:: Work to complete ::
Return every line of the entries that includes the word "model".

== Material for the task

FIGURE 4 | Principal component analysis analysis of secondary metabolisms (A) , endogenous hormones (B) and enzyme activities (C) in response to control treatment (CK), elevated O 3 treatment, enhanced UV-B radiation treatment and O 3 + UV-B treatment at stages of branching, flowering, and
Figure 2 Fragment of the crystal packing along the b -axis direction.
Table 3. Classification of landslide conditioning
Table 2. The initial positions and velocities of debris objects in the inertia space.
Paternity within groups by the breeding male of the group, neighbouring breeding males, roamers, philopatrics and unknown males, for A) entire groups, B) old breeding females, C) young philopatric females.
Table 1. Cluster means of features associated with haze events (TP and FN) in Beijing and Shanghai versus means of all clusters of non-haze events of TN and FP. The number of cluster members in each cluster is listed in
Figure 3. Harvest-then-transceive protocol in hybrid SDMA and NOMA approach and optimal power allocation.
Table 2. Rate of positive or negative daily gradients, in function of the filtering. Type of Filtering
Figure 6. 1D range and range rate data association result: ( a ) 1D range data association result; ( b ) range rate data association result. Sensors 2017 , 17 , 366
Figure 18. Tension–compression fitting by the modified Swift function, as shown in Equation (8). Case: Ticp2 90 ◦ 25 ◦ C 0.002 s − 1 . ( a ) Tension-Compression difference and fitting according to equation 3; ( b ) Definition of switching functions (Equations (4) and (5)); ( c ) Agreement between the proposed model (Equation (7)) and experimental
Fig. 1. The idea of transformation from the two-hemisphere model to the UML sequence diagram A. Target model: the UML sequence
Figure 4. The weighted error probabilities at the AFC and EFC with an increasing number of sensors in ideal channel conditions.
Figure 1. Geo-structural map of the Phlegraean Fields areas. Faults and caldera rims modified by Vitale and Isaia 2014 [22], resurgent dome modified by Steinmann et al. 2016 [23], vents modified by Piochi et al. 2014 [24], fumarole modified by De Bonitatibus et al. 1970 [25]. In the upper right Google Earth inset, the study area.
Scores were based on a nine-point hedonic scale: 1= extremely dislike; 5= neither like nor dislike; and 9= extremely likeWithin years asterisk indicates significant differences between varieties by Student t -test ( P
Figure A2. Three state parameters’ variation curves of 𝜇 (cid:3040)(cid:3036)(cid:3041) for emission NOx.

====

:: Exercise response ::
Figure 18. Tension–compression fitting by the modified Swift function, as shown in Equation (8). Case: Ticp2 90 ◦ 25 ◦ C 0.002 s − 1 . ( a ) Tension-Compression difference and fitting according to equation 3; ( b ) Definition of switching functions (Equations (4) and (5)); ( c ) Agreement between the proposed model (Equation (7)) and experimental
Fig. 1. The idea of transformation from the two-hemisphere model to the UML sequence diagram A. Target model: the UML sequence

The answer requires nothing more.